Bar of Montreal
- Founded: 1849
- Type: Bar association
- Legal status: active
- Purpose: advocate and public voice, educator and network
- Headquarters: Montreal, Quebec, Canada
- Region served: Montreal, Quebec, Canada
- Official language: English French
- Parent organization: Bar of Quebec
- Website: www.barreaudemontreal.qc.ca

= Bar of Montreal =

The Bar of Montreal (Barreau de Montréal) is the section of the Bar of Quebec for lawyers in the city of Montreal, Quebec, Canada. It has it beginnings in 1693 when, as a Royal Province of the French colonial empire, Canadien lawyers first tried to obtain official recognition but were refused by Governor General of New France Louis de Buade de Frontenac who upheld the 1678 edict by the Sovereign Council that denied recognition of the legal profession.
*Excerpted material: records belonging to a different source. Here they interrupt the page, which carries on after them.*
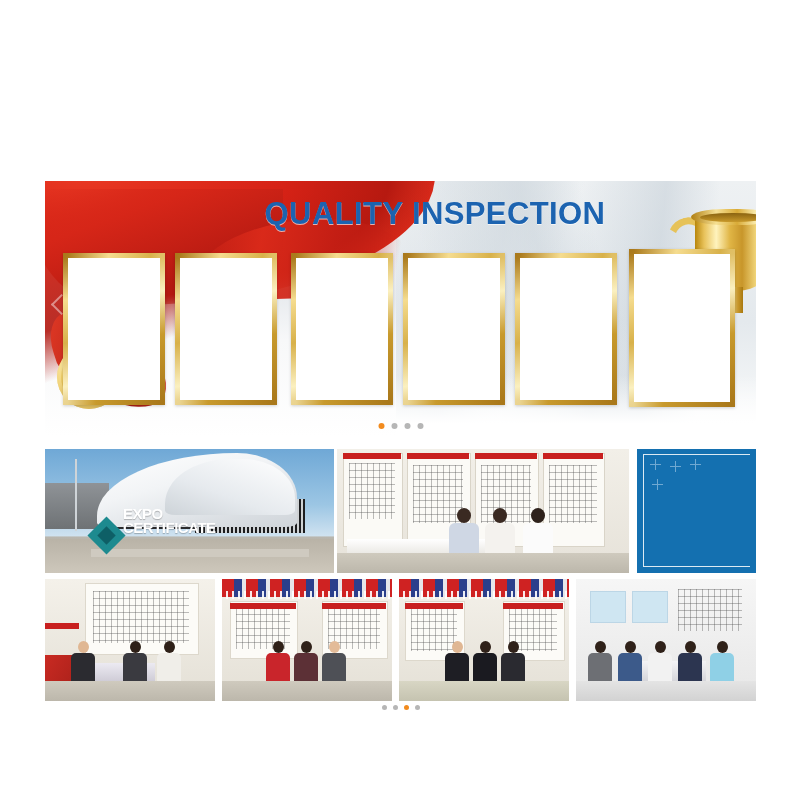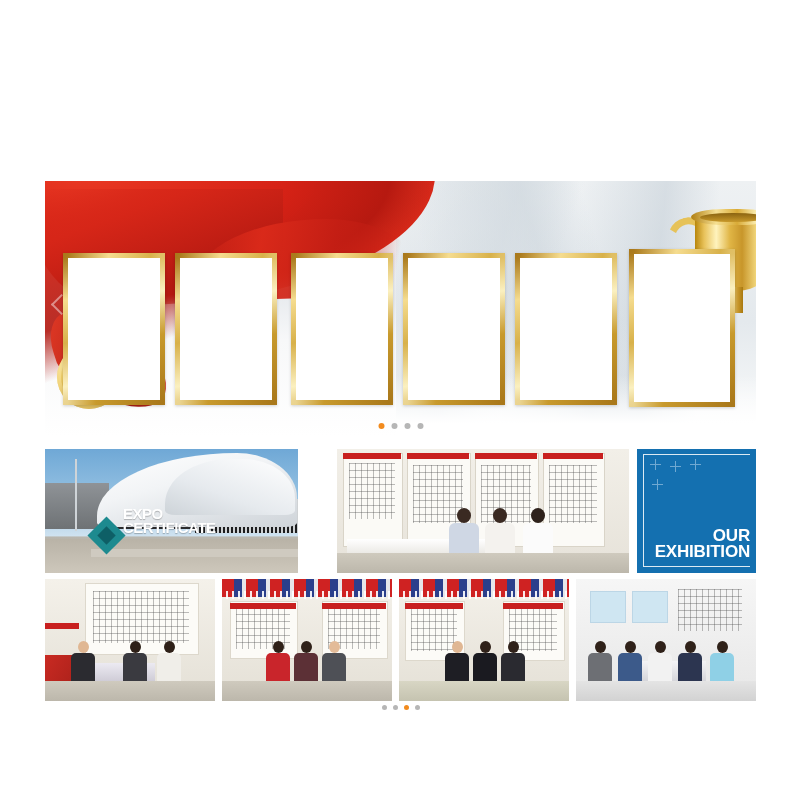--- a/index.html
+++ b/index.html
@@ -281,21 +281,21 @@
 
   
   .exhibit{position:absolute;left:45px;top:449px;width:711px;height:252px;}
 
   .ex-row1{position:absolute;left:0;top:0;width:711px;height:124px;}
   .ex-row2{position:absolute;left:0;top:130px;width:711px;height:122px;}
 
   .ph{position:absolute;top:0;height:100%;overflow:hidden;background:#dcdcdc;}
 
   
-  .p1{left:0;width:253px;}
+  .p1{left:0;width:289px;}
   .p1 .sky{position:absolute;inset:0;background:linear-gradient(to bottom,#6fa8d6 0%,#9cc6e4 45%,#cfe2f0 70%,#b9b6ae 71%,#a9a49b 100%);}
   .p1 .tent{
     position:absolute;left:52px;top:4px;width:200px;height:74px;
     background:linear-gradient(165deg,#ffffff 0%,#f2f4f6 40%,#dfe3e7 70%,#cfd4d9 100%);
     border-radius:70% 30% 6% 6% / 85% 60% 6% 6%;
   }
   .p1 .tent2{
     position:absolute;left:120px;top:10px;width:130px;height:56px;
     background:linear-gradient(200deg,#ffffff,#e6eaee 60%,#cdd3d8);
     border-radius:50% 40% 8% 8% / 80% 70% 8% 8%;
@@ -394,20 +394,21 @@
 
 <div class="page">
 
   <div class="banner">
     <div class="banner-bg"></div>
     <div class="marble"></div>
     <div class="silk"></div>
     <div class="silk2"></div>
     <div class="silk3"></div>
 
+    <div class="banner-title">QUALITY INSPECTION</div>
 
     <div class="trophy">
       <div class="handle l"></div>
       <div class="handle r"></div>
       <div class="cup"></div>
       <div class="rim"></div>
       <div class="rim-in"></div>
       <div class="stem"></div>
     </div>
 
@@ -732,24 +733,20 @@
       </div>
 
       <div class="ph p3">
         <div class="corner-br"></div>
         <div class="pluses">
           <i style="left:0;top:0"></i>
             <i style="left:20px;top:2px"></i>
             <i style="left:40px;top:0"></i>
           <i style="left:2px;top:20px"></i>
         </div>
-        <div class="ex-label">
-          <div class="l1">OUR</div>
-          <div class="l2">EXHIBITION</div>
-        </div>
       </div>
     </div>
 
     <div class="ex-row2">
 
       <div class="q q1">
         <div class="booth-bg"></div>
         <div class="board" style="left:40px;top:4px;width:112px;height:70px;"></div>
         <div class="gridlines" style="left:48px;top:12px;width:96px;height:52px;"></div>
         <div class="redbar" style="left:0;top:44px;width:34px;"></div>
For nearly a century, the Canadien lawyers would not be given recognition until after the Battle of the Plains of Abraham they became British colonial subjects. In the new British Province of Quebec, in 1765 Governor James Murray authorized the creation of the "Community of Lawyers" (Communauté des avocats) which granted commissions to its members that allowed them to practice law in the triple capacity of lawyer, notary and land surveyor. The precursor of the present-day Bar of Montreal, the Community of Lawyers adopted the first-ever code of ethics and conduct.

The Bar of Montreal became an independent corporation alongside the Bar of Lower Canada in 1849 through the Act to incorporate the Bar of Lower Canada (11-12 Vict. (1849), c.46.).